- _ACTIVITY_:
What you return must match the records below exactly, apart from the omitted pictures.

- _MATERIAL SUPPLIED_:
· · · ·

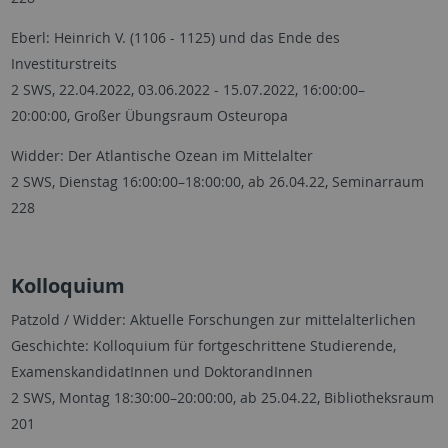
Eberl: Heinrich V. (1106 - 1125) und das Ende des
Investiturstreits
2 SWS, 22.04.2022, 03.06.2022 - 15.07.2022, 16:00:00–
20:00:00, Großer Übungsraum Osteuropa
Widder: Der Atlantische Ozean im Mittelalter
2 SWS, Dienstag 16:00:00–18:00:00, ab 26.04.22, Seminarraum
228
Kolloquium
Patzold / Widder: Aktuelle Forschungen zur mittelalterlichen
Geschichte: Kolloquium für fortgeschrittene Studierende,
ExamenskandidatInnen und DoktorandInnen
2 SWS, Montag 18:30:00–20:00:00, ab 25.04.22, Bibliotheksraum
201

· · · ·

- _EXERCISE ANSWER_:
Eberl: Heinrich V. (1106 - 1125) und das Ende des
Investiturstreits
2 SWS, 22.04.2022, 03.06.2022 - 15.07.2022, 16:00:00–
20:00:00, Großer Übungsraum Osteuropa
Widder: Der Atlantische Ozean im Mittelalter
2 SWS, Dienstag 16:00:00–18:00:00, ab 26.04.22, Seminarraum
228
Kolloquium
Patzold / Widder: Aktuelle Forschungen zur mittelalterlichen
Geschichte: Kolloquium für fortgeschrittene Studierende,
ExamenskandidatInnen und DoktorandInnen
2 SWS, Montag 18:30:00–20:00:00, ab 25.04.22, Bibliotheksraum
201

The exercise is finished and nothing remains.